Qué se pide:
- A) Imprime sin cambios la parte del fragmento sobre Obama y el embargo a Cuba que empieza en "Una presidencia de" y sigue hasta "cruzar la reja.".
- B) Responde, según el fragmento sobre Obama y el embargo a Cuba:
(i) ¿Qué organización no podrá cruzar la reja de la Casa Blanca?
(ii) ¿En qué mes y año defendió Lincoln Díaz Balart al presidente Bush?
(iii) ¿Qué amenaza eliminaría la elección de Obama?
- C) Retoma el fragmento sobre Obama y el embargo a Cuba y continúa su redacción a partir de la última oración.

Fragmento:
════════

Una presidencia de Obama también cambiaría el proceso de toma de decisiones. Es predecible que actores cercanos al Partido Demócrata, desde los grupos de solidaridad en la extrema izquierda hasta los sectores en el exilio que proponen usar el embargo como carta de negociación, pasando por los grupos afroamericanos y el clan Kennedy, tengan las puertas abiertas en la Casa Blanca para proponer cursos de acción. En contraste, el Consejo para la Libertad de Cuba no podrá cruzar la reja.

La elección de Obama removerá la amenaza del veto presidencial sobre las legislaciones en el Congreso que relajen el embargo. Lincoln Díaz Balart estuvo en lo cierto cuando en julio de 2001 defendió al presidente Bush como "la barrera más vigorosa e indispensable entre el lobby antiembargo creado por Clinton y el fin de esa política".

════════

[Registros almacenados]
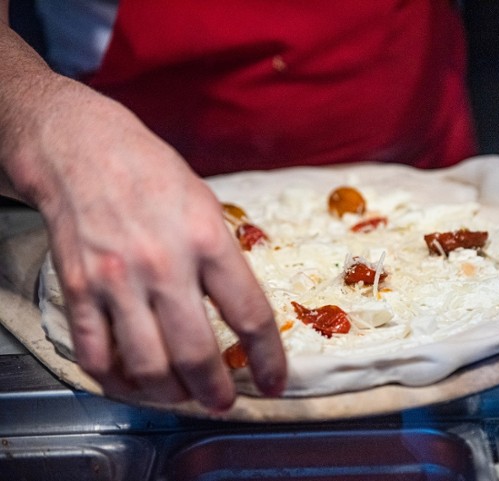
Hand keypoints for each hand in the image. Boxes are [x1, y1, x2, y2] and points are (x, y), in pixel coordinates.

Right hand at [1, 75, 286, 408]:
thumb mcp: (206, 204)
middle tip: (224, 401)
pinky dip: (116, 380)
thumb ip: (223, 258)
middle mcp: (164, 264)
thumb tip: (241, 308)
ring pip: (148, 365)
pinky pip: (96, 355)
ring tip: (183, 396)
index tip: (274, 381)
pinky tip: (132, 381)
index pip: (249, 315)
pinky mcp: (78, 288)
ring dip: (171, 394)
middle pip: (197, 353)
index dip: (268, 359)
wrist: (81, 147)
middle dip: (216, 391)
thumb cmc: (151, 172)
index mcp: (207, 239)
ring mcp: (118, 279)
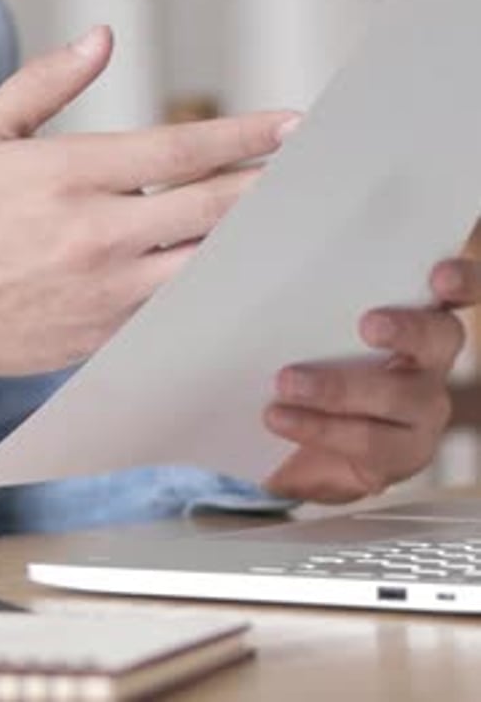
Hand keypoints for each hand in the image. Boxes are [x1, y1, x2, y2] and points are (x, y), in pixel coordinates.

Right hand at [0, 26, 297, 374]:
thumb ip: (46, 84)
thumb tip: (102, 40)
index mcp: (69, 176)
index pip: (179, 150)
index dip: (243, 135)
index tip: (290, 123)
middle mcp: (96, 234)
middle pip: (210, 208)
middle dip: (269, 186)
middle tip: (314, 169)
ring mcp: (106, 291)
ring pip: (205, 264)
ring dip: (253, 240)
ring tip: (294, 219)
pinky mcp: (105, 333)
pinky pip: (176, 307)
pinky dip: (213, 285)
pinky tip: (242, 271)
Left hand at [263, 262, 473, 502]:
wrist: (299, 446)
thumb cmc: (307, 367)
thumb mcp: (305, 329)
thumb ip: (305, 298)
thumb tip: (255, 258)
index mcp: (415, 318)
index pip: (455, 291)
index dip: (459, 281)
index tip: (439, 274)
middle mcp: (430, 364)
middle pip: (441, 338)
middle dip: (409, 329)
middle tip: (368, 324)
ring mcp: (420, 413)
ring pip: (399, 396)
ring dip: (340, 388)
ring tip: (288, 383)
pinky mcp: (399, 456)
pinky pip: (368, 442)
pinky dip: (319, 428)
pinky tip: (281, 418)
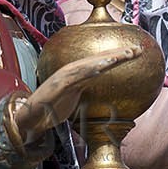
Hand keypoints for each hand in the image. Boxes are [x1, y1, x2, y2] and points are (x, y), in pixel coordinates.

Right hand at [11, 44, 142, 146]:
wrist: (29, 119)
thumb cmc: (51, 110)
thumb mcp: (75, 100)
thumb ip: (85, 92)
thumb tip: (101, 94)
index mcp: (78, 76)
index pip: (101, 63)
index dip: (118, 57)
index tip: (136, 52)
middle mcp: (71, 73)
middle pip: (98, 60)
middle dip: (118, 54)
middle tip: (137, 49)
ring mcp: (63, 78)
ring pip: (89, 65)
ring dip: (106, 59)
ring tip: (123, 55)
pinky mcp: (56, 86)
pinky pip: (74, 77)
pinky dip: (86, 71)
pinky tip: (99, 67)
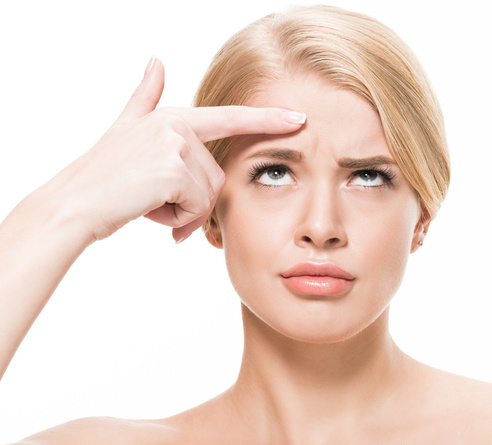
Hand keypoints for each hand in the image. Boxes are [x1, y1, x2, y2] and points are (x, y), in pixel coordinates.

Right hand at [50, 57, 304, 242]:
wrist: (74, 204)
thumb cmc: (104, 175)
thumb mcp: (126, 128)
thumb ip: (145, 97)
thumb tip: (156, 60)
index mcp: (174, 118)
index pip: (230, 118)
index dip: (267, 120)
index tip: (299, 118)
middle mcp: (177, 126)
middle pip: (217, 177)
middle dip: (193, 203)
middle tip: (159, 205)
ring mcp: (175, 145)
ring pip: (208, 195)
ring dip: (182, 213)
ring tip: (148, 204)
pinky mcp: (172, 170)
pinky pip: (196, 207)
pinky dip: (175, 220)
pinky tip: (147, 210)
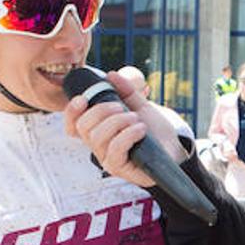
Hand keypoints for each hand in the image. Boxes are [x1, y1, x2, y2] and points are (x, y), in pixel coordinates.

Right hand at [64, 66, 185, 187]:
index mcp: (99, 130)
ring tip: (136, 119)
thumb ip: (127, 90)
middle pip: (83, 127)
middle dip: (101, 111)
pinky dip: (127, 135)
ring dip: (118, 122)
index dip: (71, 111)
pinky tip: (141, 129)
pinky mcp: (119, 168)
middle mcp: (99, 146)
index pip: (73, 124)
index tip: (83, 98)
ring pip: (98, 137)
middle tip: (121, 107)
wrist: (174, 148)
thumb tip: (111, 75)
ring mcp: (107, 159)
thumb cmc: (155, 130)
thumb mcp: (140, 106)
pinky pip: (115, 150)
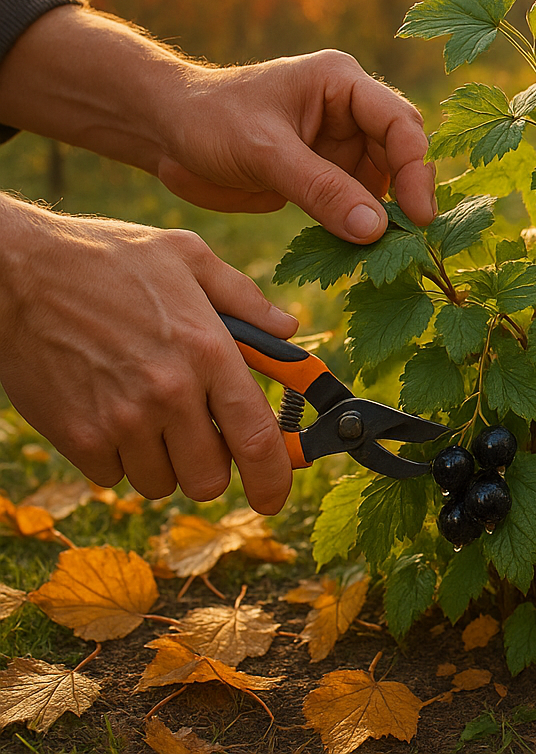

════════

Problemas resueltos:
- A)
Una presidencia de Obama también cambiaría el proceso de toma de decisiones. Es predecible que actores cercanos al Partido Demócrata, desde los grupos de solidaridad en la extrema izquierda hasta los sectores en el exilio que proponen usar el embargo como carta de negociación, pasando por los grupos afroamericanos y el clan Kennedy, tengan las puertas abiertas en la Casa Blanca para proponer cursos de acción. En contraste, el Consejo para la Libertad de Cuba no podrá cruzar la reja.

- B)
(i) El Consejo para la Libertad de Cuba.
(ii) En julio de 2001.
(iii) La amenaza del veto presidencial sobre las legislaciones en el Congreso que relajen el embargo.

- C)
En ese sentido, un presidente Obama, unido a la certeza de un Congreso demócrata, trasmitiría a La Habana, sin excusas, una disposición para reciprocar cambios en la Isla que el presidente Clinton nunca tuvo.

¿Y las negociaciones gobierno a gobierno?

Negociar es un medio, no un fin. Una política de negociación funciona si dispone de las palancas necesarias (zanahorias y palos) para mover a la otra parte a las posiciones deseadas. ¿Pueden las negociaciones con La Habana generar aperturas en Cuba?

Si después de las elecciones, Obama pide un estimado de las palancas que tiene para negociar con Raúl Castro una transición a la democracia representativa, un analista objetivo le traerá malas noticias. Cuba no está en 1993, con apagones de dieciséis horas, sin más transporte que las bicicletas chinas y con una rampante neuritis comiéndose las conquistas de la revolución en salud.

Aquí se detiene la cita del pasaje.